Scaled Colorscale for heatmap (python)

I have a situation where I am tracking historical returns (dynamically), and if negative, I want all colors to be red, (different shades of red depending on how much negative it is), and if positive, I want all colors to be green (also depending on how much bigger than zero). For example: returns with -1.02 will be light red whereas returns of -5.6 is dark red. Similarly, returns that are 0.9 is light green and 6% returns will be dark green.

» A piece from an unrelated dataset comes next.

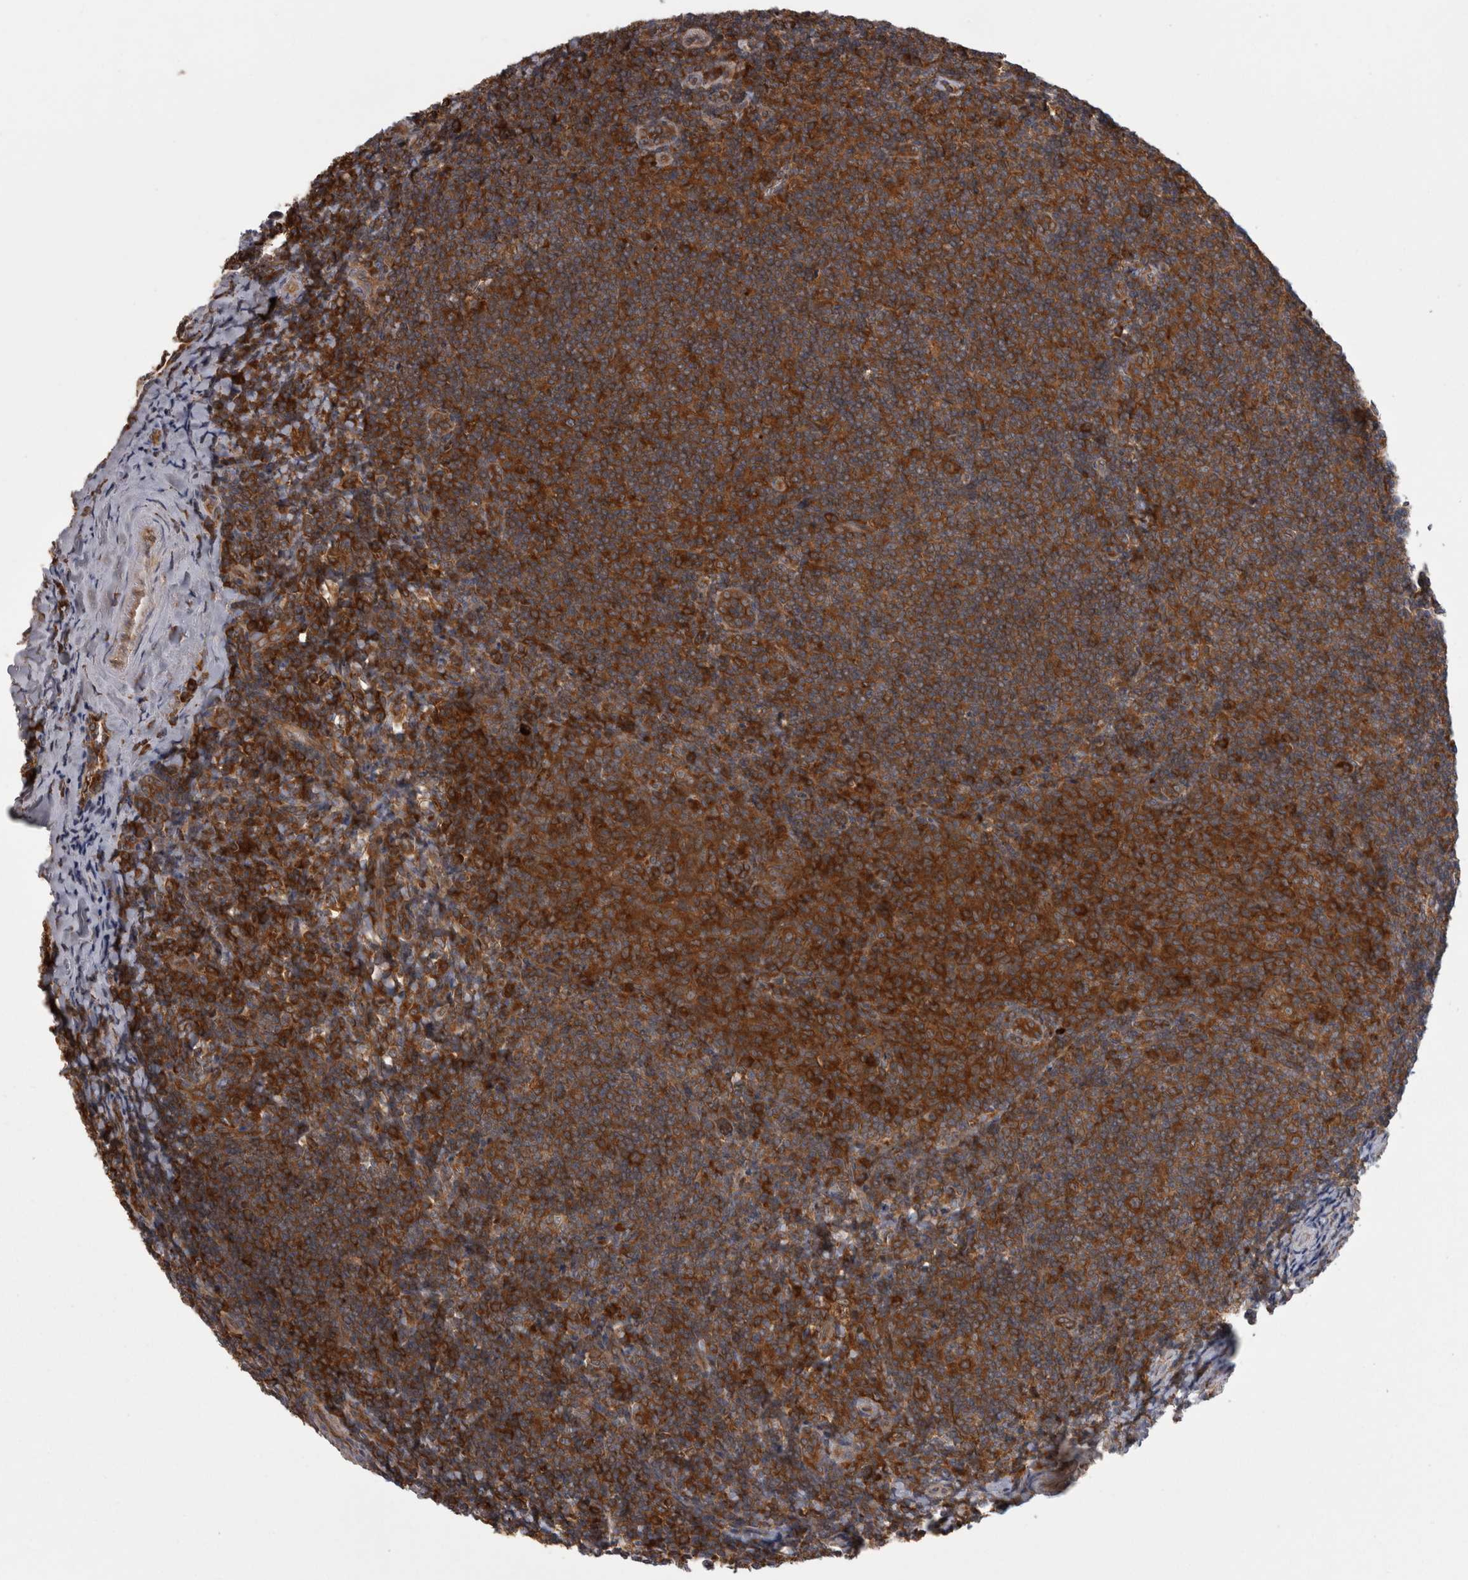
{"staining": {"intensity": "strong", "quantity": ">75%", "location": "cytoplasmic/membranous"}, "tissue": "tonsil", "cell_type": "Germinal center cells", "image_type": "normal", "snomed": [{"axis": "morphology", "description": "Normal tissue, NOS"}, {"axis": "topography", "description": "Tonsil"}], "caption": "A micrograph of tonsil stained for a protein displays strong cytoplasmic/membranous brown staining in germinal center cells.", "gene": "SMCR8", "patient": {"sex": "male", "age": 37}}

Implementing the above with this colorscale for example: colorscale = [ [0.0, ‘rgb(153,0,13)’], [0.1, ‘rgb(203,24,29)’], [0.2, ‘rgb(239,59,44)’], [0.3, ‘rgb(251,106,74)’], [0.4, ‘rgb(252,146,114)’], [0.5, ‘rgb(252,187,161)’],[0.55, ‘rgb(199,233,192)’],[0.65, ‘rgb(161,217,155)’], [0.75, ‘rgb(116,196,118)’], [0.85, ‘rgb(65,171,93)’],[0.95, ‘rgb(35,139,69)’], [1, ‘rgb(0,109,44)’]]

yields some unexpected behavior. Because the first number is a “normalized” number, I may end up with a negative return of -0.62 with a light green color. (If most of the values are negative for example).
But that number should be light red.

Is there a way for me to get the desired behavior? If so, how?

Thanks for any tips.

If you want to make sure that the colourscale is mapped to symmetrically around zero you could use the zmin and zmax arguments to the heatmap. If you set zmax and zmin to be the same distance from 0, then the central colour will be zero, and you can just use a RedGreen colourmap. E.g. go.Heatmap(z=returns, zmin=-20, zmax=20).

If you don’t know in advance the magnitude of the returns, you could do something like extremum = max(np.max(returns), np.abs(np.min(returns))) and then set zmin=-extremum, zmax=extremum. Does this make sense?

I reckon you can also get similar results using zmid.